● TEXT SECTION
DATING TO RELATING FOR MEN – WEEKLY COLUMN– 9/14/09Meet Women

Dating To Relating For Men- Advice By Mr. L. Rx

Released by AssociatedNews.US

Mr. L. Rx is the author of the popular DatingToRelating.com website and the author of the popular book “Dating To Relating – From A To Z”. Have a question? Send it to Column@DatingToRelating.com and it may be selected for answer in this column. (Sorry all questions cannot be answered.)

Question: Mr. L. Rx, is there a way to get women to approach you rather than always having to be the one who approaches? I have extreme anxiety over always having to be the one to approach a woman.

Answer: Yes, there are ways to create women approaching you as opposed to you approaching women. Many guys have “approach anxiety” after being shot down one too many times. Of course, you want to overcome that fear and one way of overcoming it is getting experience with women and getting them to approach you first.

Some of the more complex ways are in my book “Dating To Relating – from A To Z.”  However, here are some of the more simpler ways.

Personal ads and online dating services. Placing a personal ad or a profile on a dating service gets women to approach you first to make contact. It is the simplest method I know.  You don’t ever have to approach women on these services. Place your ad or your profile and let women come to you first.

When you are out and about, try to go places where the male-female ration is in your favor. Don’t go to places where there are 20 guys and 2 girls. Girls won’t need to approach you in such places as there will be plenty of men approaching them.

Go instead to places where there are 20 girls and 2 men. Now you will find that women are competitive and will start approaching men. Where are such places? Well dance classes, cooking classes, knitting classes, etc. It will be different in each community. Just look around and find some places where it is mainly women in attendance, and find a way to be a part of the group.

● ASSIGNMENT A
Reproduce everything in the listing from its first line down to the line containing "Indototo: Panduan Lengkap", with both of those lines included.
The dating column and the listing after it have no connection to each other.

● DATA FOR THIS EXERCISE
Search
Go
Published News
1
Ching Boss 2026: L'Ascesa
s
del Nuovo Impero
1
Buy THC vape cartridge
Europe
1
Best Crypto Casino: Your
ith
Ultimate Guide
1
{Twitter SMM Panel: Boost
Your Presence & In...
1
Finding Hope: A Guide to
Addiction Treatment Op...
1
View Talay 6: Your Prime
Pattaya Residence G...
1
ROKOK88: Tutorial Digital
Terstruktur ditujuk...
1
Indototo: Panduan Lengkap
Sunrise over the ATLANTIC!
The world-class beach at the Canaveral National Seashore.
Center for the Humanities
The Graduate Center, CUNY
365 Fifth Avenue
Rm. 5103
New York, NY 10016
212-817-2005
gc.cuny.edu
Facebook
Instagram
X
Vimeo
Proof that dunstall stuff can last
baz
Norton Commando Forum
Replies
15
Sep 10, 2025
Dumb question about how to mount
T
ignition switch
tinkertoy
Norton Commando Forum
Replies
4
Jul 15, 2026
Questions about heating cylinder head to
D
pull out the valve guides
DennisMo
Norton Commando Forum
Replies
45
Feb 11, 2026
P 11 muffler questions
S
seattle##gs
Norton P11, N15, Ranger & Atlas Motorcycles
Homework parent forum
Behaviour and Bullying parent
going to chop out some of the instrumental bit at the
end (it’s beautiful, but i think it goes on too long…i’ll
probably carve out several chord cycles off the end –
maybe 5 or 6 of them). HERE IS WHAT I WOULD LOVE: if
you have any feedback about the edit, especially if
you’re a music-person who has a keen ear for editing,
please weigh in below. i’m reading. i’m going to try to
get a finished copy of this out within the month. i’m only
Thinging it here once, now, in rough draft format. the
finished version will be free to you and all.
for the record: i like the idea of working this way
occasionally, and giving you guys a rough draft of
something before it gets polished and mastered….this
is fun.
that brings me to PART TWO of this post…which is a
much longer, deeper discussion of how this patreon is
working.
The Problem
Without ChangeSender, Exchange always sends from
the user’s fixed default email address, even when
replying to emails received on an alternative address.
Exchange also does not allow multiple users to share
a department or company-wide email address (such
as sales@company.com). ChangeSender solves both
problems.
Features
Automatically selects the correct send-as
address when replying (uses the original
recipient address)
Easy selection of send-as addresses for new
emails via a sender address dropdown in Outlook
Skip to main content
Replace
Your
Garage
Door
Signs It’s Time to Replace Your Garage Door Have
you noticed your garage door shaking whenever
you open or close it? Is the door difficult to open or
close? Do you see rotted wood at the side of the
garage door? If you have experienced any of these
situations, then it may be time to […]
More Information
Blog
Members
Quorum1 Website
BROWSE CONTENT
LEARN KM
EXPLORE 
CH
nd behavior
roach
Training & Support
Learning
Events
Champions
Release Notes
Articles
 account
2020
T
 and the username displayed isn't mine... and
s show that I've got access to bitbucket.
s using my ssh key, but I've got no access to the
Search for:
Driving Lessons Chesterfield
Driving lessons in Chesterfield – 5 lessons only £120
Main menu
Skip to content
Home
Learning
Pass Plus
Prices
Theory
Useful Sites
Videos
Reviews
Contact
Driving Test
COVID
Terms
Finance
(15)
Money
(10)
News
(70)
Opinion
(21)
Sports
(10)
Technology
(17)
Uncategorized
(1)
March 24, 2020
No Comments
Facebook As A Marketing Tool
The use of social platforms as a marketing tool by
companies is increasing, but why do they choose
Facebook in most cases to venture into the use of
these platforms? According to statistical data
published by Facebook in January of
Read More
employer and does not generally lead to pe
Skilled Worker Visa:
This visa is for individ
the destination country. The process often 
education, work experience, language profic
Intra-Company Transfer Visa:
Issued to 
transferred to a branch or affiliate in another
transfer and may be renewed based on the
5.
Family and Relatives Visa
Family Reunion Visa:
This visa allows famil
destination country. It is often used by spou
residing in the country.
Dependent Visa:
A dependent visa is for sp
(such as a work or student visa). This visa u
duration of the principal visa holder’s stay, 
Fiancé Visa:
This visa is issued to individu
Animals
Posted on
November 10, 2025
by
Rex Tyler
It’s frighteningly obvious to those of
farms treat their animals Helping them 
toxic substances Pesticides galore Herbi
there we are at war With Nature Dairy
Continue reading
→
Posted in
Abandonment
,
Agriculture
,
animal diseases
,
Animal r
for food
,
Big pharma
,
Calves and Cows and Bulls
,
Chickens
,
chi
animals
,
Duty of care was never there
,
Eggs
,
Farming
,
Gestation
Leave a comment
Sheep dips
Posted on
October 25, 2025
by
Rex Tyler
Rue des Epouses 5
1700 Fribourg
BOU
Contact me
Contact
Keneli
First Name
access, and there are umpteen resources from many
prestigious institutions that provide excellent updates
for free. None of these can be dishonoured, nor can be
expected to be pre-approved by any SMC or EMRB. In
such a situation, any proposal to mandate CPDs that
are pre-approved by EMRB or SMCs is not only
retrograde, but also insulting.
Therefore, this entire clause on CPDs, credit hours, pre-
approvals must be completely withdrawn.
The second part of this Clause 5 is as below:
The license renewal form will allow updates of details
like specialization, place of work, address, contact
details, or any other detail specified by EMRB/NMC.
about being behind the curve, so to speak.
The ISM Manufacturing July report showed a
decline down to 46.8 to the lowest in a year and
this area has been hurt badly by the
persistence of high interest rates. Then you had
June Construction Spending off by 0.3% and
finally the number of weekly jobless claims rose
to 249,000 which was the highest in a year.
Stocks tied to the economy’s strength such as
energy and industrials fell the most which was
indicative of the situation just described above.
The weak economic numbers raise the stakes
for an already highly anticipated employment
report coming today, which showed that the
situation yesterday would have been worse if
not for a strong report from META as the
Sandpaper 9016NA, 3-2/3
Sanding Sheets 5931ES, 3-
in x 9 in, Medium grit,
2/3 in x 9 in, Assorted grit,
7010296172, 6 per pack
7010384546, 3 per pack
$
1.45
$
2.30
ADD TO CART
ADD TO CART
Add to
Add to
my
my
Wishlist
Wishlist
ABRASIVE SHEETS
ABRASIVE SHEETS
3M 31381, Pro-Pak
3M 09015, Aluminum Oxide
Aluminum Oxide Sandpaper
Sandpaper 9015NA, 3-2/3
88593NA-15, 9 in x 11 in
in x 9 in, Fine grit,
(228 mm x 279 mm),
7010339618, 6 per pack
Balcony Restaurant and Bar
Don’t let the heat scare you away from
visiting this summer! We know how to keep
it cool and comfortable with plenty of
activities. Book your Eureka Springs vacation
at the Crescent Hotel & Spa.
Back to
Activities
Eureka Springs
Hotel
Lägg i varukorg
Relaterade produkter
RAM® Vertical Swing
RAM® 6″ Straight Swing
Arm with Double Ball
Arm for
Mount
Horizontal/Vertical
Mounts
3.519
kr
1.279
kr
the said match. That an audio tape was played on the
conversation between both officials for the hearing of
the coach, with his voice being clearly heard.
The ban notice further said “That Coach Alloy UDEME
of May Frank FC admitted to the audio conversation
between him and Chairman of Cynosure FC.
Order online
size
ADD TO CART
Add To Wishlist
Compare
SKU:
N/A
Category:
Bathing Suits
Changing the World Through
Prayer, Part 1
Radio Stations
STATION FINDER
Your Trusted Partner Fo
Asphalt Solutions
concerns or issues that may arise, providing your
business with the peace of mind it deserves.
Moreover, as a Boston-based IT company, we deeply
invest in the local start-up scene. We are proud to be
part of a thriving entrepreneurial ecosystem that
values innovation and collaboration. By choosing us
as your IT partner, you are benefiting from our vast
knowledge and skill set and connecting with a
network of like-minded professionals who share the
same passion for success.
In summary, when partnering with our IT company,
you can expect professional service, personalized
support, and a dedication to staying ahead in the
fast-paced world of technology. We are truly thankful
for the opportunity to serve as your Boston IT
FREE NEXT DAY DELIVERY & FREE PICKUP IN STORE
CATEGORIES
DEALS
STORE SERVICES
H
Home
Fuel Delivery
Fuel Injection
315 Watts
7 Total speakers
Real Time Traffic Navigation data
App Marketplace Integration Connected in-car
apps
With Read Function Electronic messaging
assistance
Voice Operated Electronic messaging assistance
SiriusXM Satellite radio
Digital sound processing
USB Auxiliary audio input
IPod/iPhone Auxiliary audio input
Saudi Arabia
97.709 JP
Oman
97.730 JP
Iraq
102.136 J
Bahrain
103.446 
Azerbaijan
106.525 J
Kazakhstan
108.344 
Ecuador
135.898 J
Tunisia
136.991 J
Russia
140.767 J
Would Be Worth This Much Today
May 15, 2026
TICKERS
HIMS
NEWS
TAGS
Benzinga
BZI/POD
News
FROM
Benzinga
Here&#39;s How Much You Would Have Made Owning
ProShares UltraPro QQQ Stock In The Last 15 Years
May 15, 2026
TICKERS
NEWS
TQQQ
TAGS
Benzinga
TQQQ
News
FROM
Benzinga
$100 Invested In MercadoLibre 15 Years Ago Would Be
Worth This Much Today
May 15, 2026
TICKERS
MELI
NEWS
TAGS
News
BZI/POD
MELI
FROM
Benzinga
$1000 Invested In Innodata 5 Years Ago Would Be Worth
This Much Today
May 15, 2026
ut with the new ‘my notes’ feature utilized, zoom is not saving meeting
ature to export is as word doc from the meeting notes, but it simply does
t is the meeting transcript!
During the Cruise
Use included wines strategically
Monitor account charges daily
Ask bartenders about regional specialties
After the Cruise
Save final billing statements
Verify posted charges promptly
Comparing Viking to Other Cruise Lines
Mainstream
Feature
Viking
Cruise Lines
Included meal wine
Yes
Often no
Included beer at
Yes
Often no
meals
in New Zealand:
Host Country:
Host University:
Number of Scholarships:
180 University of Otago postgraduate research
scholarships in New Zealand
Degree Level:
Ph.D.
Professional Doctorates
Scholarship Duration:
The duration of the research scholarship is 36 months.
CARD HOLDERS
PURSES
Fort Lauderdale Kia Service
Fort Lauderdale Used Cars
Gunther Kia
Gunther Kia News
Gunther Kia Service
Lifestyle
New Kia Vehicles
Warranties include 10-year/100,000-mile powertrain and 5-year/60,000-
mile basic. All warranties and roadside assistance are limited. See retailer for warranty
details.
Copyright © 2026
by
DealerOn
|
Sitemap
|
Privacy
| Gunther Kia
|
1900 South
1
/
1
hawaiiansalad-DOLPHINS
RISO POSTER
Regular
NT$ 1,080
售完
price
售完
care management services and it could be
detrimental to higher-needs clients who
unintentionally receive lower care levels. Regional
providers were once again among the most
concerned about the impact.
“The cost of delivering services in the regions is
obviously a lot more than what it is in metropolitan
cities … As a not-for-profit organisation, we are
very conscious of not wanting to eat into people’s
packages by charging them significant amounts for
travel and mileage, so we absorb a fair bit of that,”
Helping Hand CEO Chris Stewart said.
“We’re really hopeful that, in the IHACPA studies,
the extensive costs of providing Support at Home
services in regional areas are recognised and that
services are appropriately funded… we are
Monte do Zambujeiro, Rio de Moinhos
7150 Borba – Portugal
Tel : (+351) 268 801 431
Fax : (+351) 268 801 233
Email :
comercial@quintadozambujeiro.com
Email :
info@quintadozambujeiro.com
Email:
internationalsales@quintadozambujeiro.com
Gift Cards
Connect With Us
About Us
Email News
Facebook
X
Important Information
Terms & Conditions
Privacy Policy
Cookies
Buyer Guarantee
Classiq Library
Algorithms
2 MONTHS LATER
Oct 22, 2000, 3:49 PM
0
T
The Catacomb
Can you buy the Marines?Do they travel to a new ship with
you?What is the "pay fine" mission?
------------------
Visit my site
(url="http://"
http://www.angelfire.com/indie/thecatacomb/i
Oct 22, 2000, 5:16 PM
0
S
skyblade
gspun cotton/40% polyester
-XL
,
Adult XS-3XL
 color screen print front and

● ASSIGNMENT B
Translate this sentence from the dating column into Spanish: "It is the simplest method I know."

● TASK RESULT A
Search
Go
Published News
1
Ching Boss 2026: L'Ascesa
s
del Nuovo Impero
1
Buy THC vape cartridge
Europe
1
Best Crypto Casino: Your
ith
Ultimate Guide
1
{Twitter SMM Panel: Boost
Your Presence & In...
1
Finding Hope: A Guide to
Addiction Treatment Op...
1
View Talay 6: Your Prime
Pattaya Residence G...
1
ROKOK88: Tutorial Digital
Terstruktur ditujuk...
1
Indototo: Panduan Lengkap

● TASK RESULT B
Es el método más sencillo que conozco.